Слова точно капли раскаленного воска капают в душу, чтобы осесть навсегда. Свинцовая тяжесть сжимает грудь, сердце.
Я бросаю короткий взгляд в сторону товарищей: Анчишкин и Граве – невозмутимый Граве! – сидят насупившись и, кажется, совсем не дышат.
Воронцов зажал в ладонях рук склоненное над столом лицо. Из-под опущенных век его катятся крупные горошины слез. Воронцов плачет. О чем? О повешенных декабристах, друзьях великого польского поэта? О свободе, которая существует лишь в грезах восторженных романтиков?
Воронцов плачет. И никнет к столу – низко-низко – голова с плотно закрытыми слезящимися глазами.
Хозяин откашлялся и продолжает рубить остановившуюся тишину комнаты проникновенным пафосом незабываемых, неповторимых строк, которые здесь, в горячке отступления, контратак, в атмосфере всевозрастающего безумия бойни приобретают особенный смысл:
Закончил. Откашливается. Протирает клетчатым носовым платком вспотевшие стеклышки пенсне.
Воронцов стремительно срывается с места и убегает в кухню.
Я спрашиваю хозяина:
– Почему вы не эвакуируетесь? На днях здесь будет неприятель. Вас могут ограбить, убить, арестовать, мало ли что.
Лучистые глаза старика внимательно останавливаются на мне.
И как-то тихо, точно в раздумьи, он говорит:
– От беды и от смерти своей не убежишь…
И в этой его фразе нет ни позы, ни бахвальства.
За окном розовеет заря. Отсветы лампы в провалах оконных впадин и на стенах бледнеют. В восточном направлении устало гремят пушки.
Скоро опять в поход. Нужно немного отдохнуть.
Прощаемся с хозяином тепло, как старые друзья.
На привале разговорился с батальонным каптером. Из мелких чиновников кое-что читал. Скользкий и неприятный тип. Говорит без умолку, точно граммофонная пластинка во рту заведена.
– Да, знаете ли, заедает среда нашего брата. Нервы честного человека притупляются на войне, и он готов всякую пакость сделать.
– Я вот читал когда-то записки Вересаева о русско-японской войне. Читал «Красный Смех» Леонида Андреева, возмущался, протестовал против грабежа мирных китайцев.
Все было, знаете.
Я говорил: как смеют русские солдаты разрушать кумирни, эти святая-святых китайца? Как смеют русские солдаты топтать рисовые поля? Как смеют?

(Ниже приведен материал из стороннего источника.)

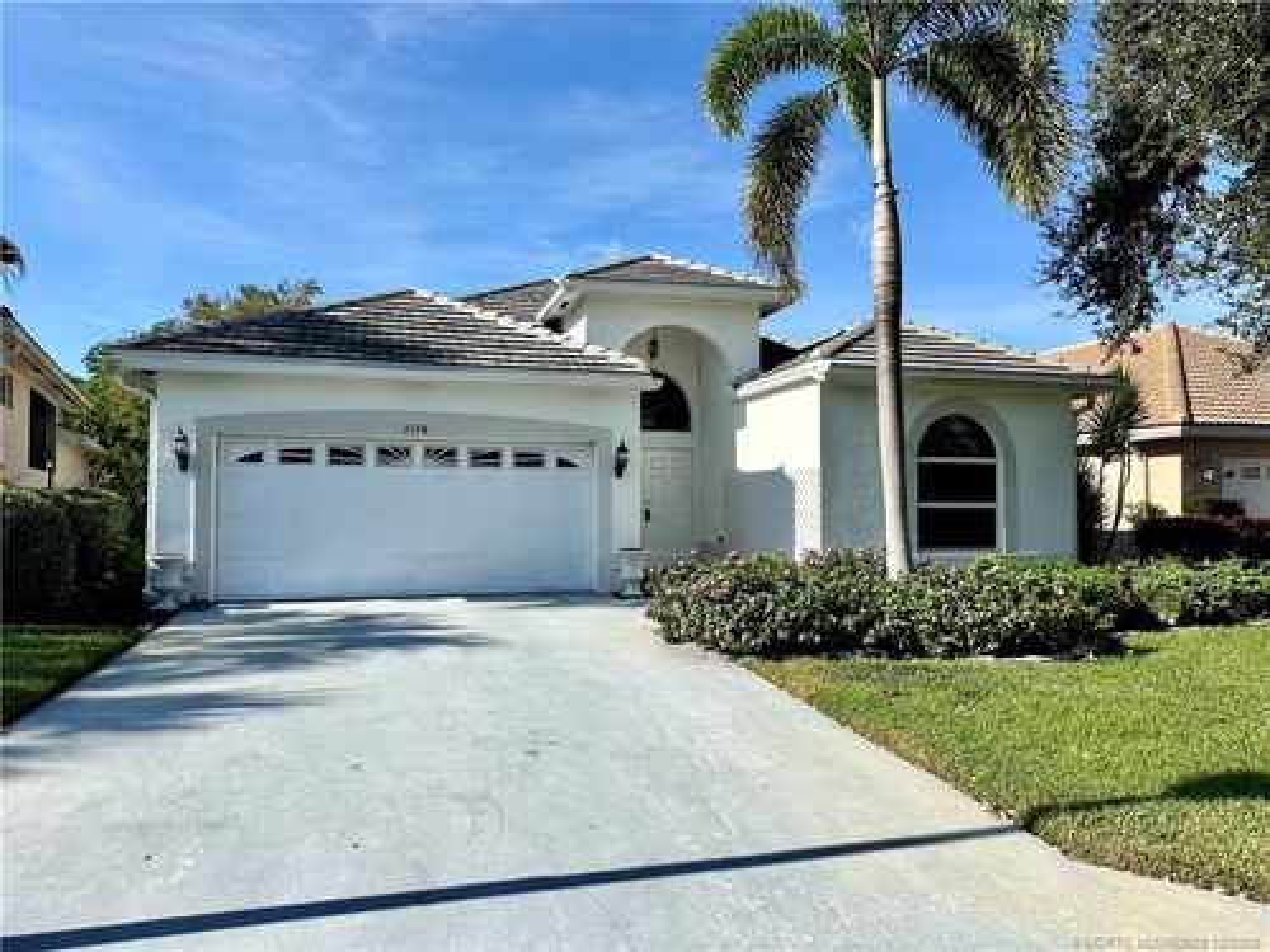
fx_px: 881
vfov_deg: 56.8
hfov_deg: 71.6
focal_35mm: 24
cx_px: 635
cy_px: 476
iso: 80
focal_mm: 6.86
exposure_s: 1/5000
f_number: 1.78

А теперь я (еще года нет, как на войне) огрубел, очерствел до неузнаваемости.
Теперь на моих глазах ежедневно идет такое мародерство, какое и не снилось Вересаеву, а мне хоть бы что! Как с гуся вода!
Грабят не каких-нибудь там косоглазых китайцев, о которых я имею самые смутные представления, а наших родных, русских мужиков, насилуют девок и баб, и, представьте себе, мне никого и ничего не жалко. Черт с ними со всеми! Война как война! Лес рубят – щепки летят!
Подходит поручик Стоянов и ввязывается в наш разговор.
Заговорили опять о записках Вересаева о русско-японской войне.
– Таких, как Вересаев, расстреливать нужно! – свирепо ворочая небритыми скулами, говорит Стоянов. – Вересаев всю русскую армию оболгал…
Низко нависли тяжелые глыбы свинцовых облаков и легли неподвижно над землей.
Косые полосы дождя целый день без устали чешут согнутые солдатские спины.
Ноги скользят по липкой грязи изглоданного ливнем шоссе.